Op-Ed
Editor, a recent intergovernmental panel on climate change IPCC special report notes that the current global warming 1.5°C is more likely to reach 20°C by 2100 posing severe threats to climate change. This implies that the world will experience extreme temperature and rainfall averages leading to prolonged and frequent periods of drought and floods.
These weather vagaries such as drought and flooding affects mostly women because of their roles in the household management as caregivers and providers of food and fuel, increasing their vulnerability to health issues, gender based violence and reduced opportunities.
In many regions, women bear a disproportionate responsibility for securing food, water and fuel for their families. When these resources become scarce due to the changing climate, women must work hard and travel farther. This puts added pressure on girls who sometimes have to leave school to help their mothers manage the increased burden.
Due to gendered power inequalities, harmful social norms and social vulnerabilities in many settings, women are more likely than men to experience increases in violence or die during and in the aftermath extreme weather events or climate related effects. During the emergencies such as conflicts and disasters, women are at a high risk of GBV because of the crisis in the family as well as due to sudden breakdown of family and community structures a rising from forced displacement. Women’s role is not understood, many of their challenges are not well represented in the key decision making yet they are the ones to face and respond to climate change.
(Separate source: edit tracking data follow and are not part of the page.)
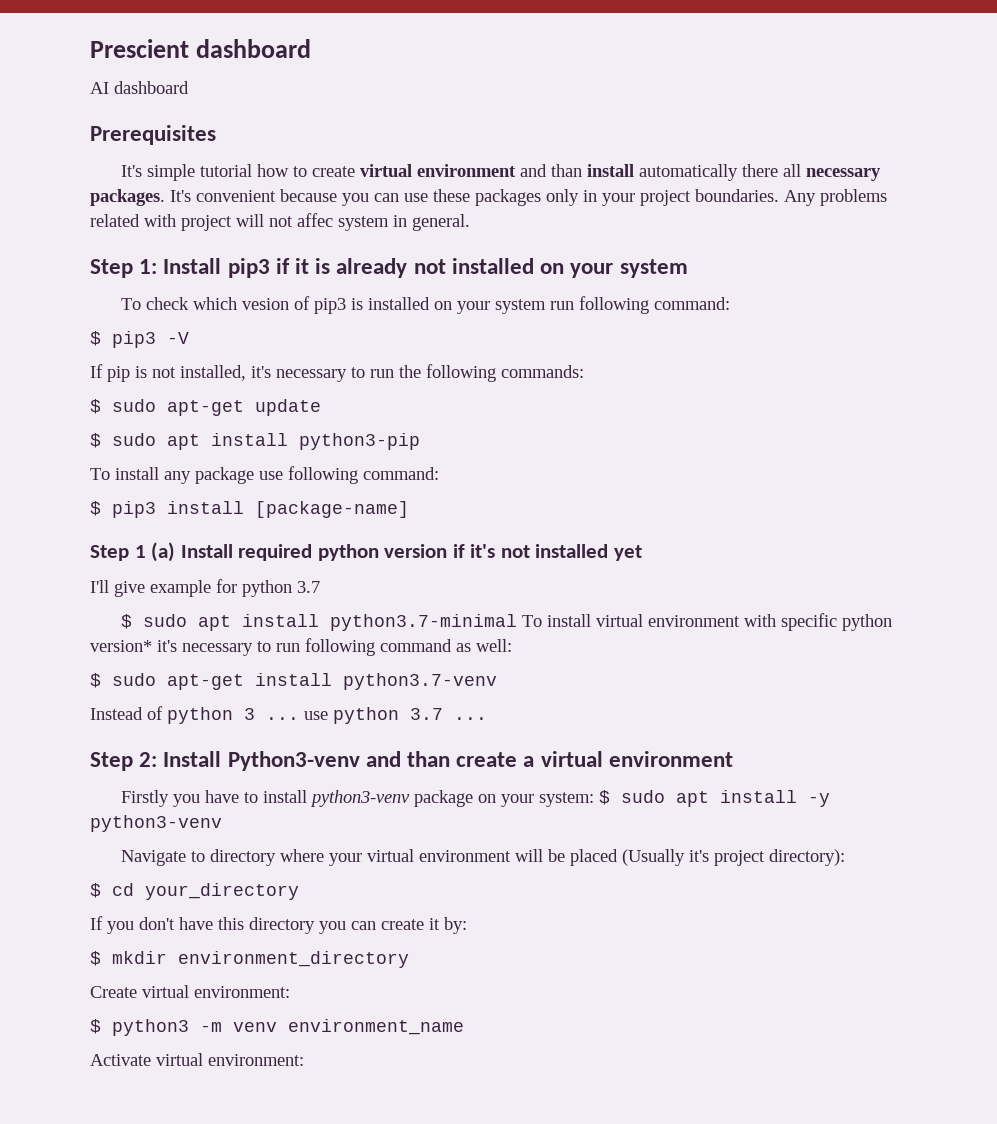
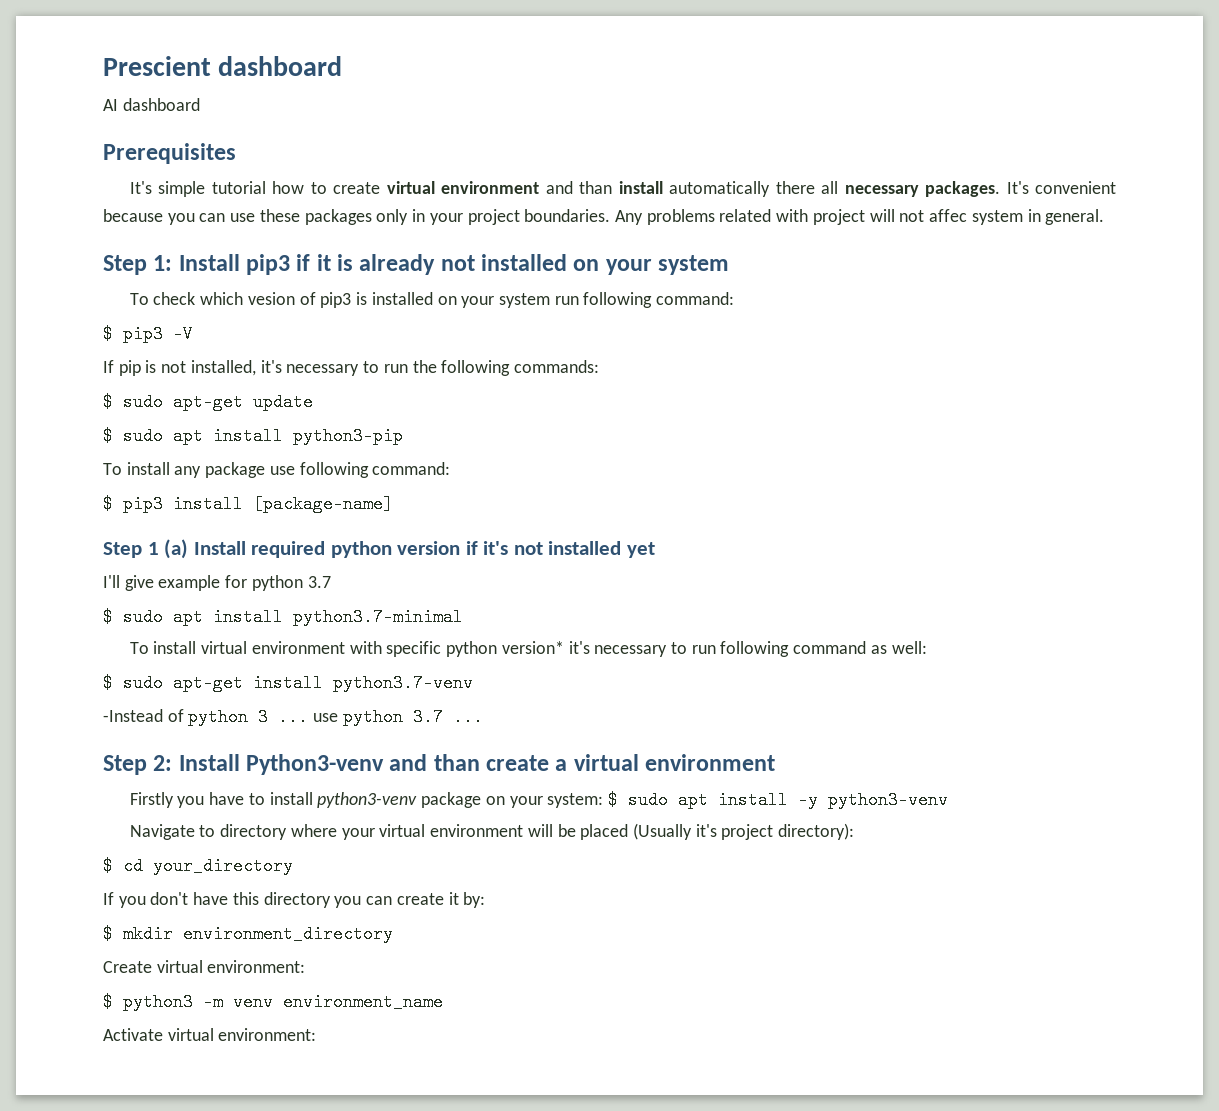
(517, 622) none -> (463, 617) //
[90,707,143,720] Instead -> [103,709,163,722] -Instead

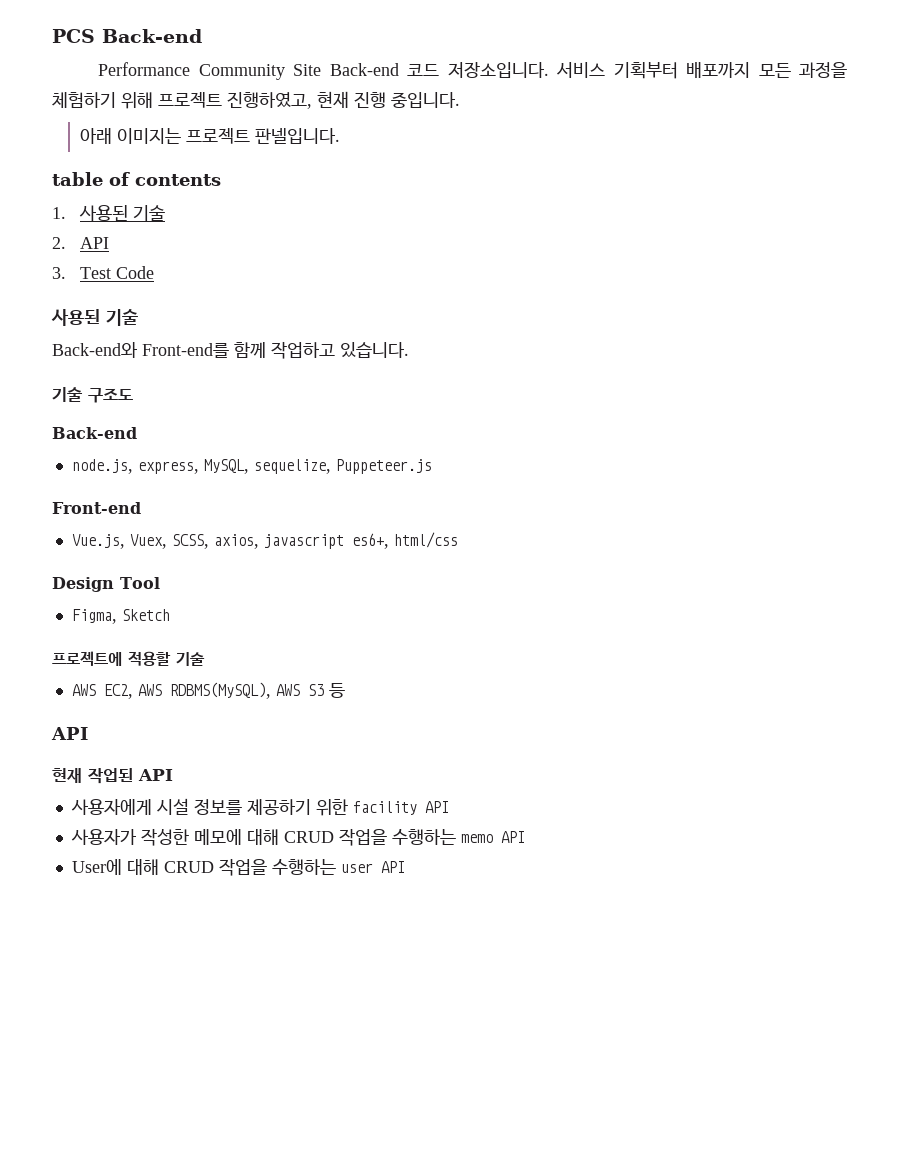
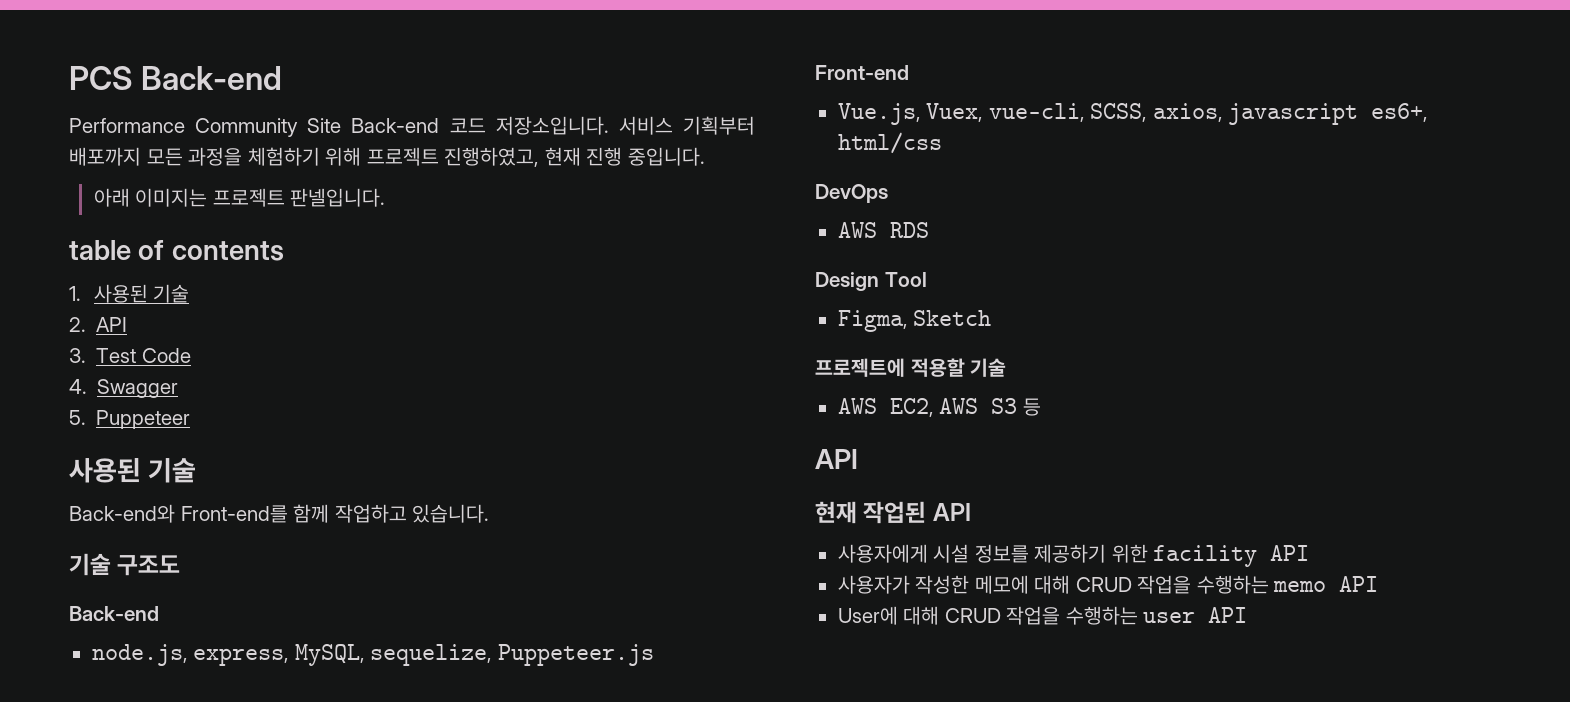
(155, 272) none -> [69,379,179,398] [69,410,191,429] // 4. Swagger // 5. Puppeteer
(167, 541) none -> [988,103,1085,122] vue-cli,
(458, 540) none -> [815,184,888,203] [837,222,929,238] // DevOps // AWS RDS
[169,682,300,699] RDBMS(MySQL), AWS -> (979, 406) none

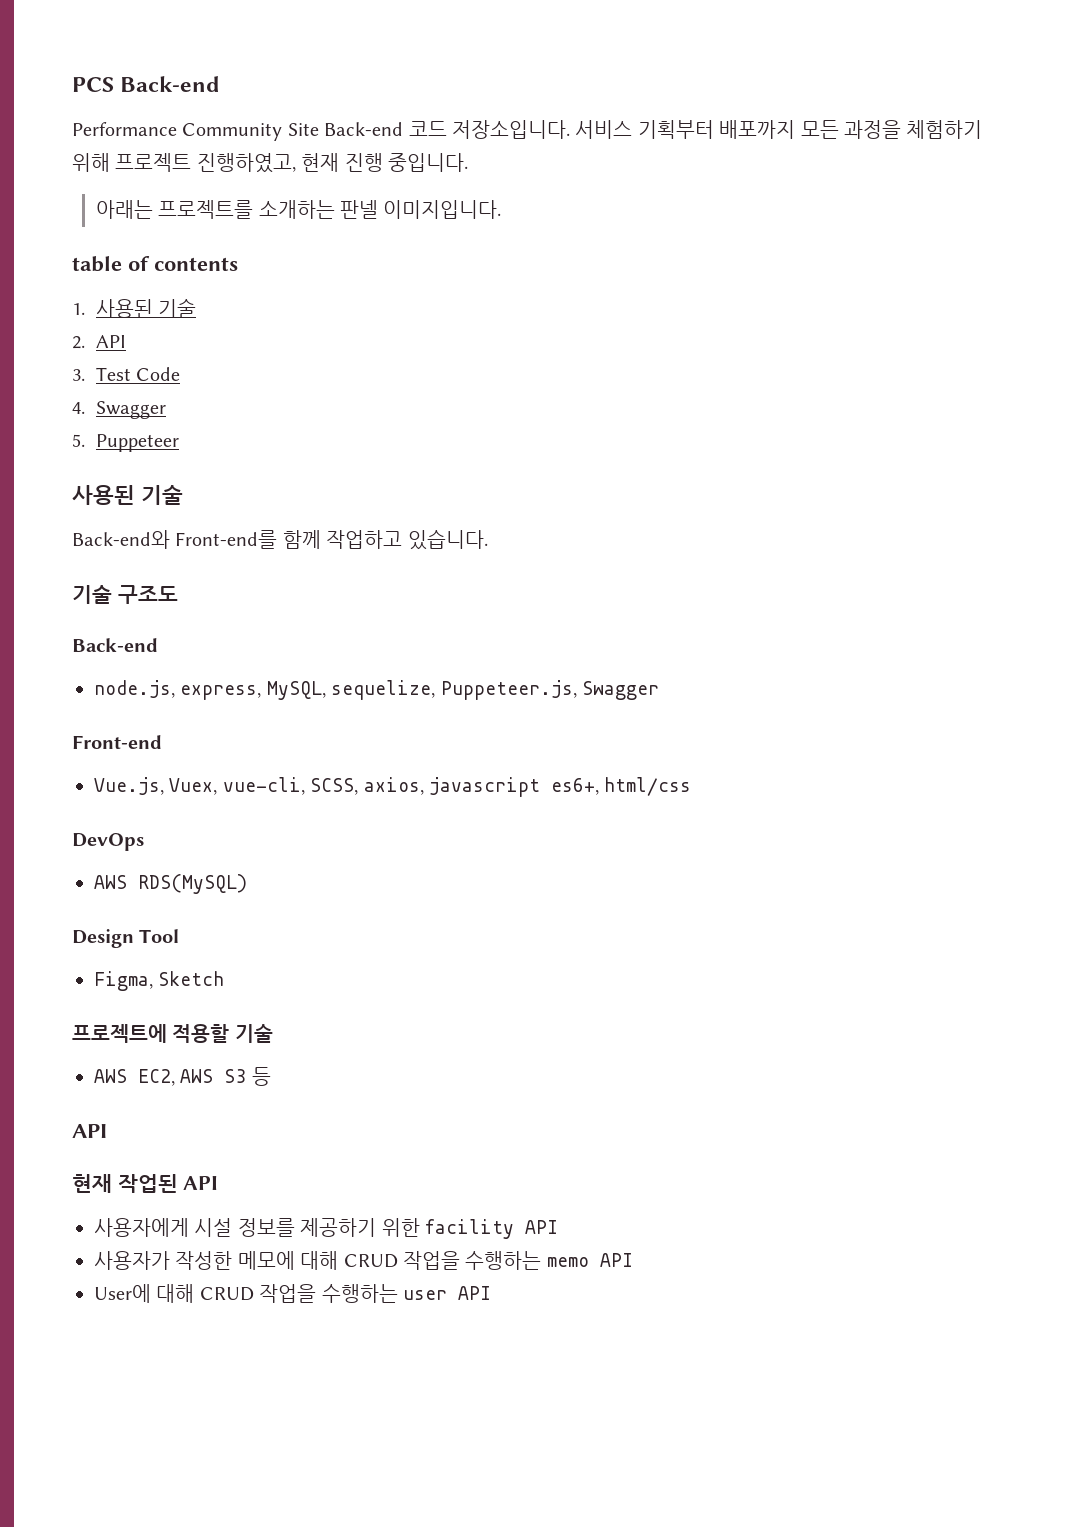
[93,188,386,207] 아래 이미지는 프로젝트 판넬입니다. -> [95,200,502,219] 아래는 프로젝트를 소개하는 판넬 이미지입니다.
[497,644,654,666] Puppeteer.js -> [440,680,659,700] Puppeteer.js, Swagger
[889,222,929,238] RDS -> [138,874,247,894] RDS(MySQL)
As more data and research reveal the connections between gender, social equity and climate change, it is time to talk about how climate change impacts women and girls, why gender equity is key to global climate action and how we must support solutions for women by women because they bear a disproportionate burden due to their vulnerabilities stem from socio economic factors such as poverty, societal norms and cultural responsibilities. Despite these challenges, women often encounter limited access to resources, opportunities and decision making authority.
The Paris agreement acknowledges the importance of gender equality and women’s empowerment in the fight against climate change and to achieve the recommendations in this agreement, women have to be at the forefront. We need to involve more of them in tree planting in their homes, sensitize them on the clean cooking technologies to enable them mitigate climate change.
Since women are often deeply connected to their communities and understand the local environmental challenges, it is crucial to engage them in climate solution decision making to strengthen their resilience in order to help them reduce their vulnerability to climate change. This will help them become leaders in climate action and enhancing their role in driving solutions to climate challenges, elevate their voices in the fight for climatic sustainable and equitable future for all. Women’s involvement in climate adaptation is not only beneficial but essential for the wellbeing of our planet.
By Olive Atuhaire,
The writer is a Ugandan Climate Activist.